GIVEN PROBLEM 1 :: List every dollar amount mentioned in the article below about Desktop Metal going public.

━━━━━ TEXT BLOCK

Metal 3D printing technology company Desktop Metal is set to go public via an SPAC deal, following the trend recently seen by other big names in tech.
Desktop Metal will list through an agreement with Trine Acquisition Corp, which values the company at $2.5 billion.
Virgin Galactic and Nikola Motor Company are just a few of the other businesses to choose the special-purpose acquisition companies — or SPAC — route.
"It's a trend because it's a more efficient process to go public," Ric Fulop, co-founder and CEO of Desktop Metal, told Cheddar Wednesday. "It doesn't actually make it easier. It's just quite a bit of work actually. You still have to be a public-ready business and have all of the things that you need to do to go public. But the reason why it's a trend is because the quality of the sponsors has increased dramatically."
According to Desktop Metal, the additive manufacturing industry is expected to grow from $12 billion to $146 billion this decade, shifting from prototyping to mass production.

━━━━━━━━━━
━━━━━ INFORMATION SHOWN

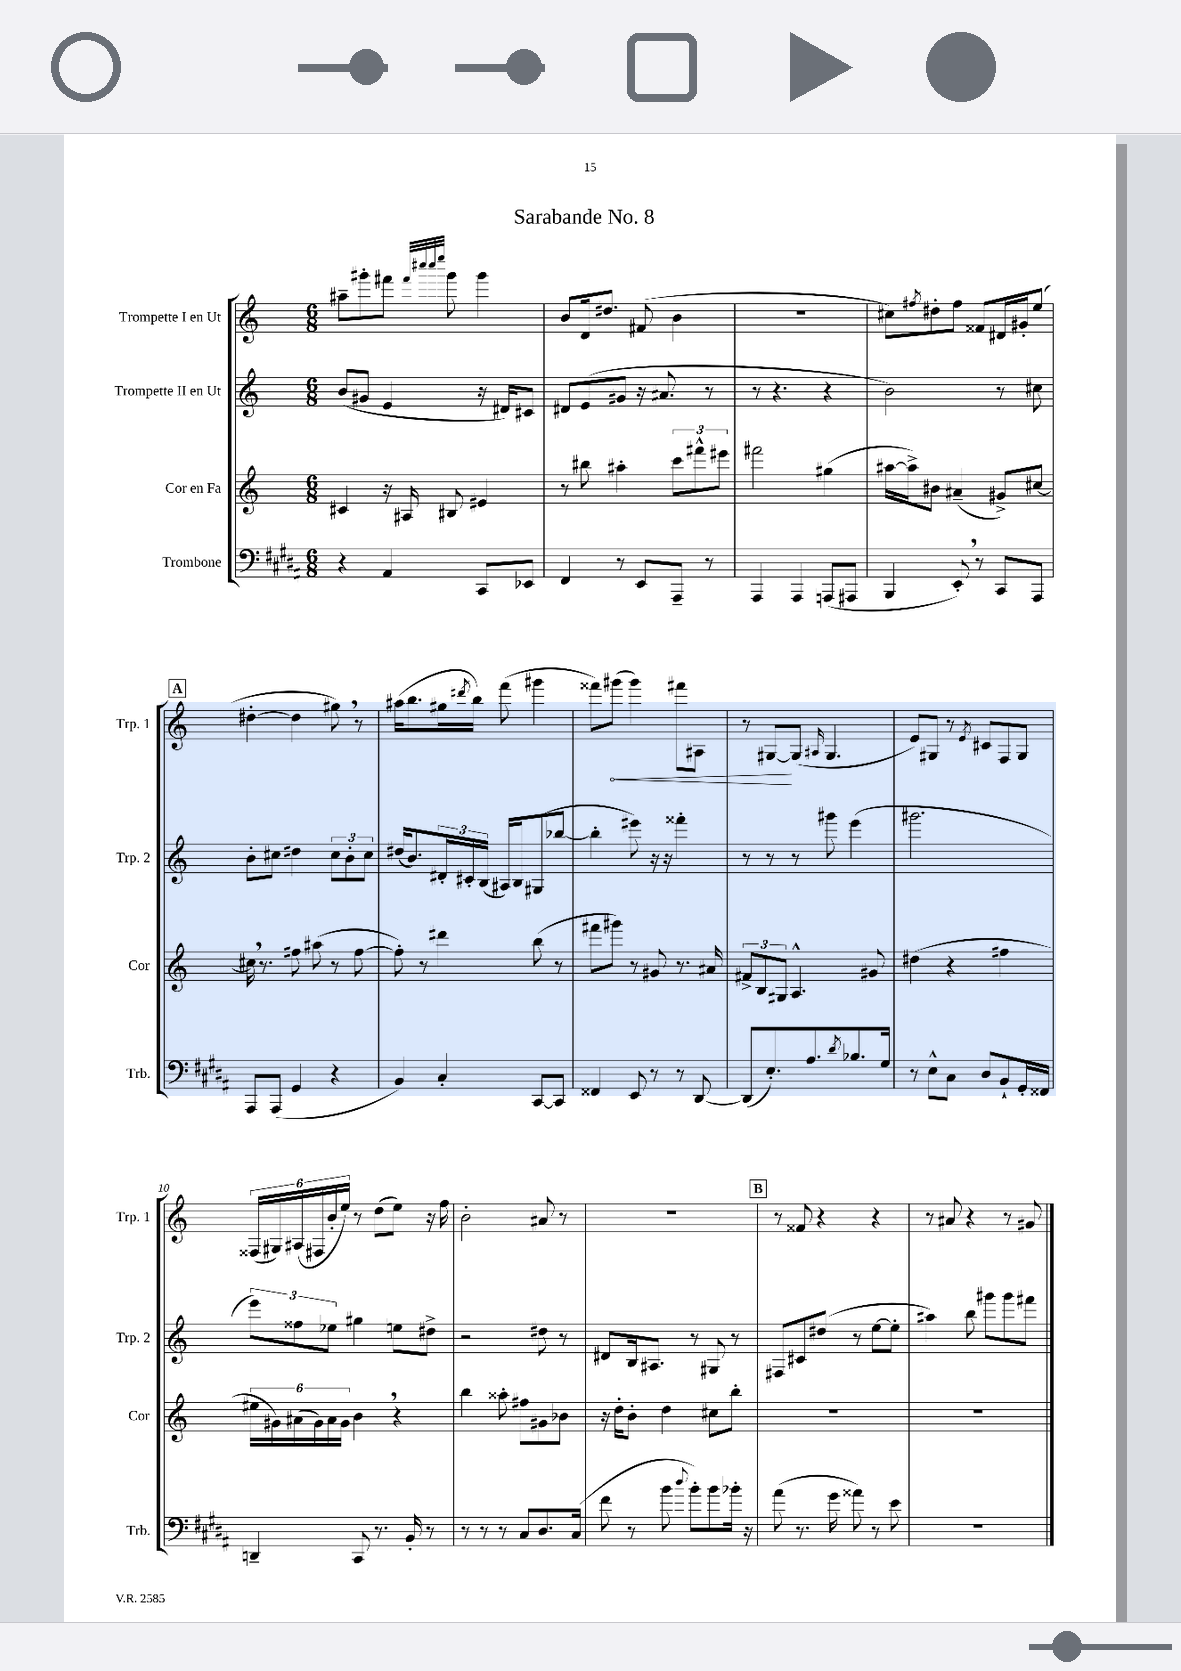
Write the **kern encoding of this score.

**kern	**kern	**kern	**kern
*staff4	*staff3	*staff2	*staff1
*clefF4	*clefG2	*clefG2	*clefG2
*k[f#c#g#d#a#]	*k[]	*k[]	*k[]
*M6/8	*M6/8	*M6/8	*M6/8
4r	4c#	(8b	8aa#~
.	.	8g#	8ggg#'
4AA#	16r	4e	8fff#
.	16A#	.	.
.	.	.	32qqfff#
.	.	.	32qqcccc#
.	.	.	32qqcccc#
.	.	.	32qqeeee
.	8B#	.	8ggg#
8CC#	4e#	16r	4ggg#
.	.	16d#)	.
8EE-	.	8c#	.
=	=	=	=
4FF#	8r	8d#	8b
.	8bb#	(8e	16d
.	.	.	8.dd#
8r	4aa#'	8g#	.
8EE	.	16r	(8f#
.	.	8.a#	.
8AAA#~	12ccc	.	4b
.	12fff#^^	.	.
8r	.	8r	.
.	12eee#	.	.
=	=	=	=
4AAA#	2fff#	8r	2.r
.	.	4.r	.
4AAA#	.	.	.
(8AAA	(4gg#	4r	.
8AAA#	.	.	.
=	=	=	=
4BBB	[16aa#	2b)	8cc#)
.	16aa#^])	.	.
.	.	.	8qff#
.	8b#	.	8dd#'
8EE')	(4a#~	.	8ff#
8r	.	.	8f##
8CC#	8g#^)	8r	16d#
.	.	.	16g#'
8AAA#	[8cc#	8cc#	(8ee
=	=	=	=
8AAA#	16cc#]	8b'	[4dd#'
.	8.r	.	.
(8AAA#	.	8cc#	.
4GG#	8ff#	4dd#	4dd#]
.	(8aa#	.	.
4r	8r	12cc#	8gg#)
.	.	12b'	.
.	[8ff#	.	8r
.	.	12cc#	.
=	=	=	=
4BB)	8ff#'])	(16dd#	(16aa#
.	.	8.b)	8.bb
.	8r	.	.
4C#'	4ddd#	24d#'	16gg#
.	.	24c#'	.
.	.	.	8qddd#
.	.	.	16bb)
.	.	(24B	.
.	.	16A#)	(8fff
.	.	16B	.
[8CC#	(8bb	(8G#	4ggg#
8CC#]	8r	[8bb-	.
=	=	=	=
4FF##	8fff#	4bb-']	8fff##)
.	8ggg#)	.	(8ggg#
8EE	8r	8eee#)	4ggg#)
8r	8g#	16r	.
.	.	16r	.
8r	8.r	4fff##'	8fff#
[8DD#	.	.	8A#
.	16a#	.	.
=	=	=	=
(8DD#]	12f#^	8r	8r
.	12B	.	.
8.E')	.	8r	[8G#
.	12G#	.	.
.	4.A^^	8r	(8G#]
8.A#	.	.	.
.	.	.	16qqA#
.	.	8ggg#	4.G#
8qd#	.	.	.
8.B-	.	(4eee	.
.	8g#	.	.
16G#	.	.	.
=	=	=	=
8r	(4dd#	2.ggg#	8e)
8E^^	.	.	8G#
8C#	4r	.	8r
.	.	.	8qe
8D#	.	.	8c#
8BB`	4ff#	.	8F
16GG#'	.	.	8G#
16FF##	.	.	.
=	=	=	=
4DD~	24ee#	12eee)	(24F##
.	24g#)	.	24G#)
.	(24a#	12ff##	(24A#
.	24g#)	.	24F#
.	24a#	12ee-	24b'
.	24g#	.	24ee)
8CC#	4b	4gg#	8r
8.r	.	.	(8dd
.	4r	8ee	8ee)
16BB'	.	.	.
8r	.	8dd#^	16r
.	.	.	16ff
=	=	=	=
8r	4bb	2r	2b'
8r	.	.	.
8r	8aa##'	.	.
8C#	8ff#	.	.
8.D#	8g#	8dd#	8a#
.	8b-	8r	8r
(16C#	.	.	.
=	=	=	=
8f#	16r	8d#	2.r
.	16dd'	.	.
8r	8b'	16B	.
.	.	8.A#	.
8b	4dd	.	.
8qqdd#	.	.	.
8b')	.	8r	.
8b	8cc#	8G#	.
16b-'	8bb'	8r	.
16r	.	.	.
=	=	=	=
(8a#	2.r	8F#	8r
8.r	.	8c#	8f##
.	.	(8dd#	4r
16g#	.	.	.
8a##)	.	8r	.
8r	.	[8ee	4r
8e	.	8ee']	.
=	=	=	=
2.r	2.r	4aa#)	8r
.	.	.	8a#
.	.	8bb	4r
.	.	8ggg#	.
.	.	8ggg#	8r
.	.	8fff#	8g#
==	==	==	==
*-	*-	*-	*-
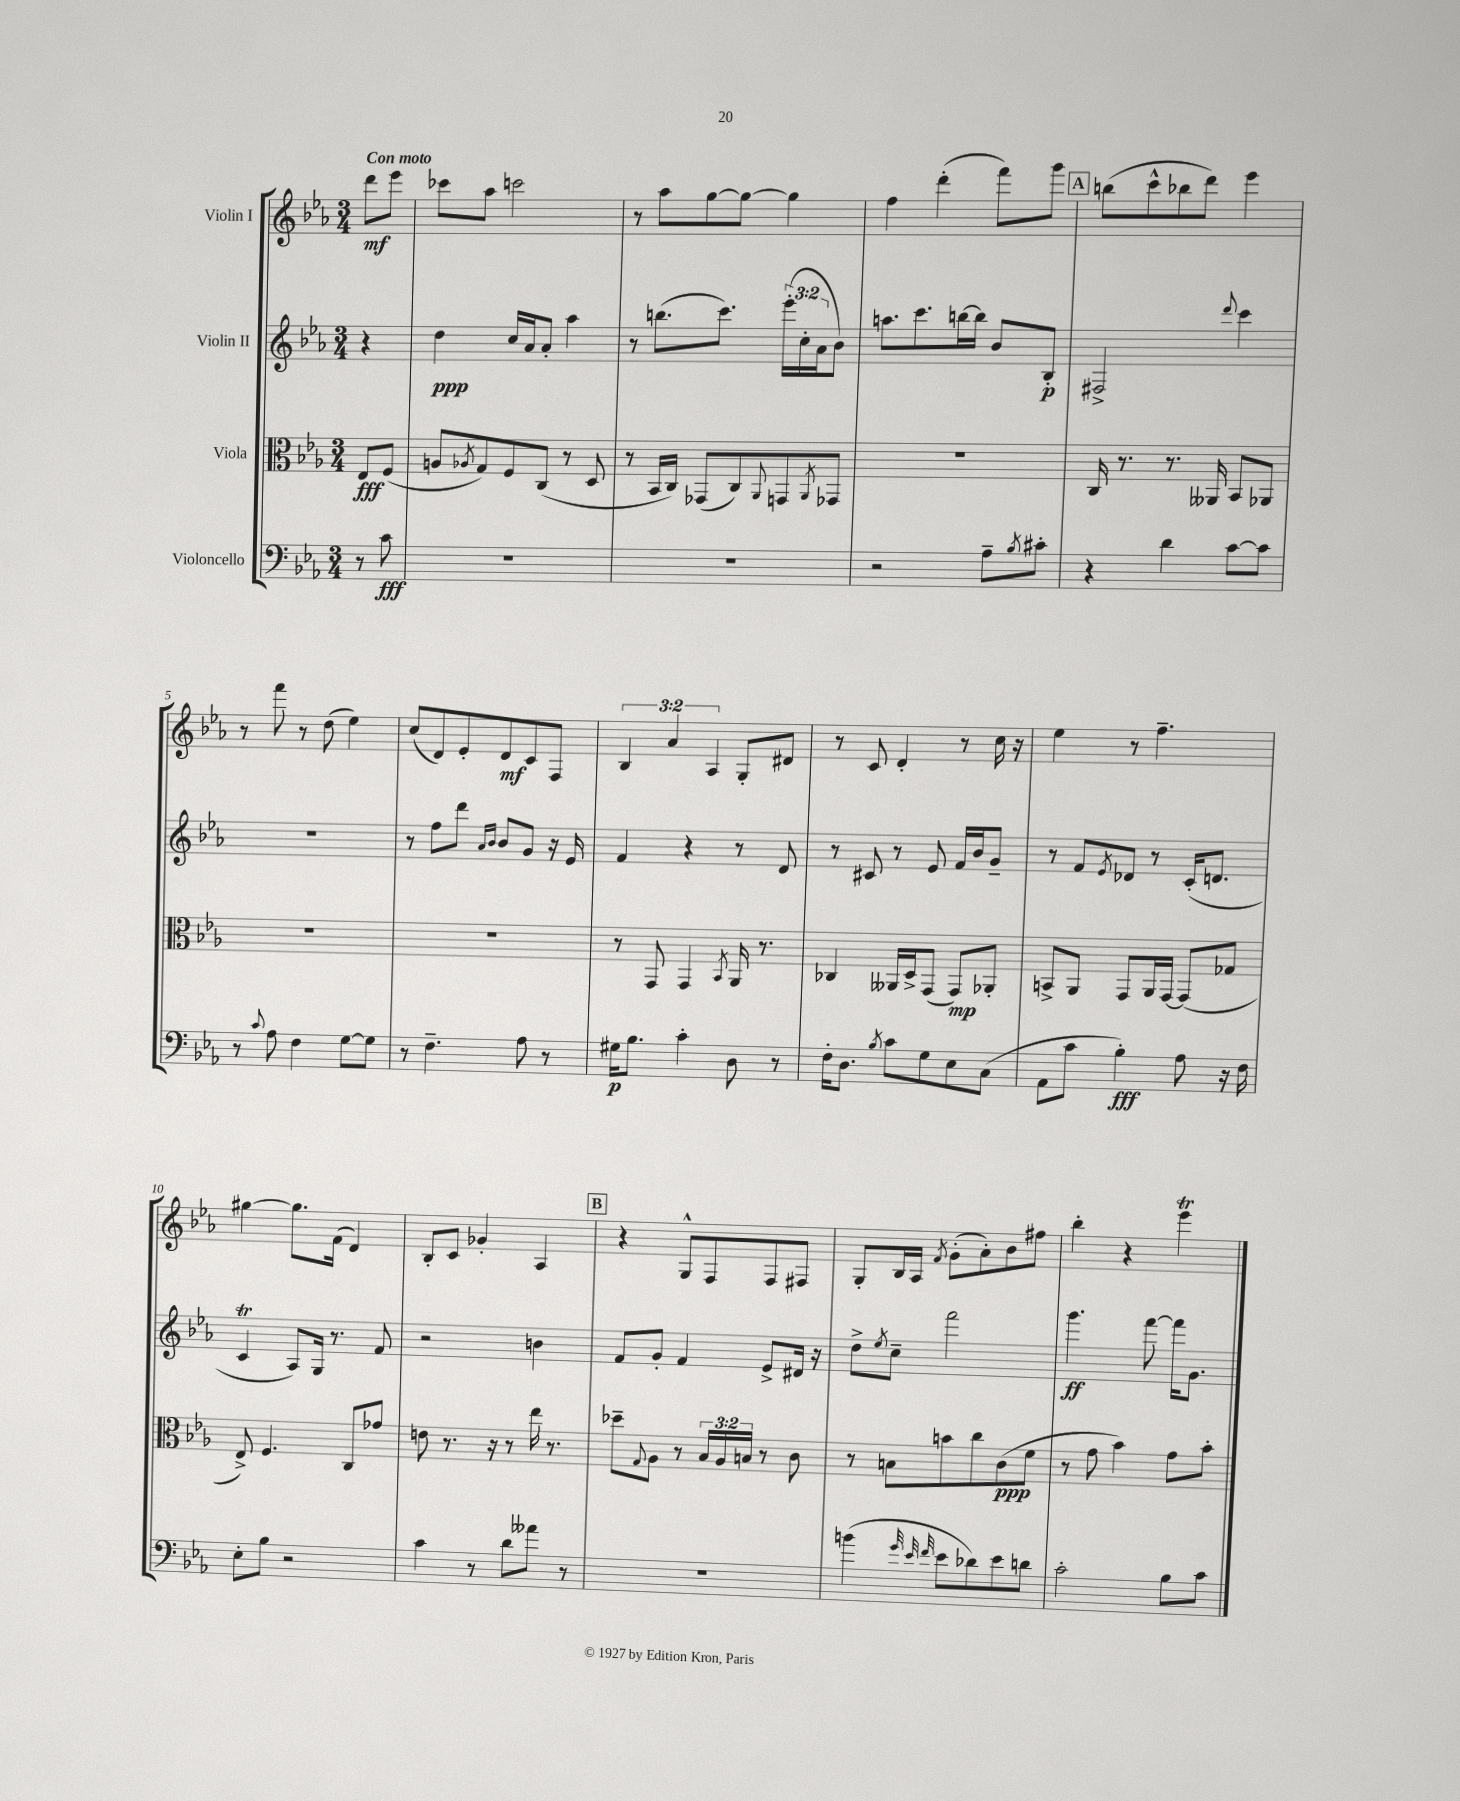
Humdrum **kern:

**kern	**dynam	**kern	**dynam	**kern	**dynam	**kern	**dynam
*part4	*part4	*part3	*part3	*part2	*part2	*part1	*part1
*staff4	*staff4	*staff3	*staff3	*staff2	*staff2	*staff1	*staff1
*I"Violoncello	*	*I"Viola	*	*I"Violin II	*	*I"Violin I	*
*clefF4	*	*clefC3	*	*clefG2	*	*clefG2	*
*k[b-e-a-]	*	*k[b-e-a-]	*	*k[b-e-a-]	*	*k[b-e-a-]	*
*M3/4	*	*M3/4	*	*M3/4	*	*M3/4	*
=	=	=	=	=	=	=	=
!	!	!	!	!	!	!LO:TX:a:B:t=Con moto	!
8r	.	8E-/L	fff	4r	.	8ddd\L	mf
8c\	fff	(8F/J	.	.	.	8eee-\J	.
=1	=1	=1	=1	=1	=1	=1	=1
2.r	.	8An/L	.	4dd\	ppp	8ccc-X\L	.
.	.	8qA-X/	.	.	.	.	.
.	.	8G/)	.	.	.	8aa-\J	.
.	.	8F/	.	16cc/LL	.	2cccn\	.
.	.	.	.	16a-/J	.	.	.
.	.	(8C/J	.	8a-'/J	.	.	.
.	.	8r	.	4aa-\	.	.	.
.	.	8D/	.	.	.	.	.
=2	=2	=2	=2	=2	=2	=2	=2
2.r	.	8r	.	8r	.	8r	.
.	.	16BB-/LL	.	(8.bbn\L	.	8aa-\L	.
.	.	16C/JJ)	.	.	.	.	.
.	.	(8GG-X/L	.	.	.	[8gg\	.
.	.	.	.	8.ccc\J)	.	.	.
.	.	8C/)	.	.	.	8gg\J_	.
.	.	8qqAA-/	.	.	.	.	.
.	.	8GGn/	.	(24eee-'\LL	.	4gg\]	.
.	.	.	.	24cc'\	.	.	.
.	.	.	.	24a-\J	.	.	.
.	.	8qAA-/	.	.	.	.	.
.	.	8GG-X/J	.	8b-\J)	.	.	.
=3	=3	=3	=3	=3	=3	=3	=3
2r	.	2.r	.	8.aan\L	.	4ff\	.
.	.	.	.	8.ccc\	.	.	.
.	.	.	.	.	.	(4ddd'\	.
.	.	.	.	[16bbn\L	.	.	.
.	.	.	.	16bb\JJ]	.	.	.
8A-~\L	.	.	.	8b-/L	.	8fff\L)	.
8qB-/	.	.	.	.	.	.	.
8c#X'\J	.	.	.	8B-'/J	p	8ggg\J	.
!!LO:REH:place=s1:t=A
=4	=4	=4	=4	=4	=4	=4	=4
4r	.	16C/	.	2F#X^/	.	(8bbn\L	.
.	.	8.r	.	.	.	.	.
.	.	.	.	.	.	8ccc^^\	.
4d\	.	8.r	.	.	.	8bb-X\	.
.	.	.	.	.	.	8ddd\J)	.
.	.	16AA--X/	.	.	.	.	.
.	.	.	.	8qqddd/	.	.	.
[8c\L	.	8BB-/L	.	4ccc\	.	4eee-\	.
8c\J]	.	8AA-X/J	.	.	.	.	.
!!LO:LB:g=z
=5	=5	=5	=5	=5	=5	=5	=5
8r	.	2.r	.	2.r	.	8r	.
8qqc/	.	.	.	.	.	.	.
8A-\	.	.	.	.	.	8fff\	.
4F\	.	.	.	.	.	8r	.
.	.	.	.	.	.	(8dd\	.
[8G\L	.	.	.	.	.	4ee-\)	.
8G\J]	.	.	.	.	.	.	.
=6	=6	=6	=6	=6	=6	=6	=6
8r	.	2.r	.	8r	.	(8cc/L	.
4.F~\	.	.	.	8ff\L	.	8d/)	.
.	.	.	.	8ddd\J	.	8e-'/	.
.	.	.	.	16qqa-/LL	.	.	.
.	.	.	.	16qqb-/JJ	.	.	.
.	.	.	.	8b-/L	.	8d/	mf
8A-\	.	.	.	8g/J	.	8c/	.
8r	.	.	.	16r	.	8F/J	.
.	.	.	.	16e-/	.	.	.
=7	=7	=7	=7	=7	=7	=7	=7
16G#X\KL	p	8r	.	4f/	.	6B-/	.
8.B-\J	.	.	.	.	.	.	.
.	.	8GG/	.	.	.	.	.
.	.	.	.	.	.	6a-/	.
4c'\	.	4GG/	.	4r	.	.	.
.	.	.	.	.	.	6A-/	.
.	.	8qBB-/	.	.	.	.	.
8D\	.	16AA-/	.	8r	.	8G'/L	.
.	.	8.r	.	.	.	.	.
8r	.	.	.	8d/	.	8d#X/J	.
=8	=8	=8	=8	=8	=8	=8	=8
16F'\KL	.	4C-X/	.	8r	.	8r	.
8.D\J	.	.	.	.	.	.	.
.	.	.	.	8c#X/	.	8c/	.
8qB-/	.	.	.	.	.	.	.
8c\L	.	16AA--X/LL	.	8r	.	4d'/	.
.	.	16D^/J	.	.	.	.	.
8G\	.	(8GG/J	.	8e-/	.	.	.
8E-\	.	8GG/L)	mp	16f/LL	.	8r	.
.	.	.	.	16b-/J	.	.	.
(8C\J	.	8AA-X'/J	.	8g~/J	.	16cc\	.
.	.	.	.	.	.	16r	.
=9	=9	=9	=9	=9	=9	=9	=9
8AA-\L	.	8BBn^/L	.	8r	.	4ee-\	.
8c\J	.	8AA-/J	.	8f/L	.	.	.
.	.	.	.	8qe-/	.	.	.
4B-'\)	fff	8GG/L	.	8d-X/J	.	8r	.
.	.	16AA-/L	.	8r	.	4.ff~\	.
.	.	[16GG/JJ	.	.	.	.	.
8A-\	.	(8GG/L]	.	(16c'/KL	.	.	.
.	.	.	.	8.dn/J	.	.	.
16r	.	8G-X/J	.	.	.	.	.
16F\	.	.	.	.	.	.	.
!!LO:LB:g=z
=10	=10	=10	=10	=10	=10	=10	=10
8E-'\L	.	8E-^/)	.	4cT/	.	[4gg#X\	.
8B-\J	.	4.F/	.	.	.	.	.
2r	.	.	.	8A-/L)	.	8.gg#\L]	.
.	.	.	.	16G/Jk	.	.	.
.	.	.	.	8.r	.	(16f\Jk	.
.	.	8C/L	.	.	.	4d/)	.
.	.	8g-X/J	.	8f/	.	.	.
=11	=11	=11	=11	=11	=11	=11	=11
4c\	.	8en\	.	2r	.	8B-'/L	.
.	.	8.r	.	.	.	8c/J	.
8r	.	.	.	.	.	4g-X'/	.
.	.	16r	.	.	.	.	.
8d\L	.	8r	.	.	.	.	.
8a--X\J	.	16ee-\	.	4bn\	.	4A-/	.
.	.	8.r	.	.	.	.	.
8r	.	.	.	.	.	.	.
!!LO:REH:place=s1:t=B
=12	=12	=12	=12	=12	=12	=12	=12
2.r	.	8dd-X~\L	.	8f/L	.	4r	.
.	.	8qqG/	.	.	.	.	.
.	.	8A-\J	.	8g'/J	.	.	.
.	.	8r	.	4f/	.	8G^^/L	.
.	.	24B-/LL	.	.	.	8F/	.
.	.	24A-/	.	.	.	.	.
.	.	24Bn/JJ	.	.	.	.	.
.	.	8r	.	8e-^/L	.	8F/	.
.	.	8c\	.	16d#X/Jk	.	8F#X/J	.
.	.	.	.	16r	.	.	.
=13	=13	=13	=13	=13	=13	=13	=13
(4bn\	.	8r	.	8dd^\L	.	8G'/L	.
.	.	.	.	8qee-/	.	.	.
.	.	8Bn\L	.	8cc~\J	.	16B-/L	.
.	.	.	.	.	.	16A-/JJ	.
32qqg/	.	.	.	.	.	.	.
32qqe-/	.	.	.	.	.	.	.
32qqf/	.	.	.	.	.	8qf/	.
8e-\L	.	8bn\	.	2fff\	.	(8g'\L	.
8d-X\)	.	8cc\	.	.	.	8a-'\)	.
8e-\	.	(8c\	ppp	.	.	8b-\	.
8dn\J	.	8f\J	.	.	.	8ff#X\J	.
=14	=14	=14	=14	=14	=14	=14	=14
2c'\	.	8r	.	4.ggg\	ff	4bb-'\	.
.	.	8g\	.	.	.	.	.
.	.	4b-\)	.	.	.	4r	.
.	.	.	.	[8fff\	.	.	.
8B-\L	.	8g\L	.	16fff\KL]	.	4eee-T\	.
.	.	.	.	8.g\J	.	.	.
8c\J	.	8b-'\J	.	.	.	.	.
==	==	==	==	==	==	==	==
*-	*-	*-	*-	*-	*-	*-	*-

━━━━━━━━━━

GIVEN PROBLEM 2 :: Filter the listing above down to the lines that contain the string "kern", and copy each of those lines. Case counts.

WRITTEN RESPONSE 1 ::
$2.5 billion
$12 billion
$146 billion

WRITTEN RESPONSE 2 ::
Write the **kern encoding of this score.
**kern	**kern	**kern	**kern
Humdrum **kern:
**kern	**dynam	**kern	**dynam	**kern	**dynam	**kern	**dynam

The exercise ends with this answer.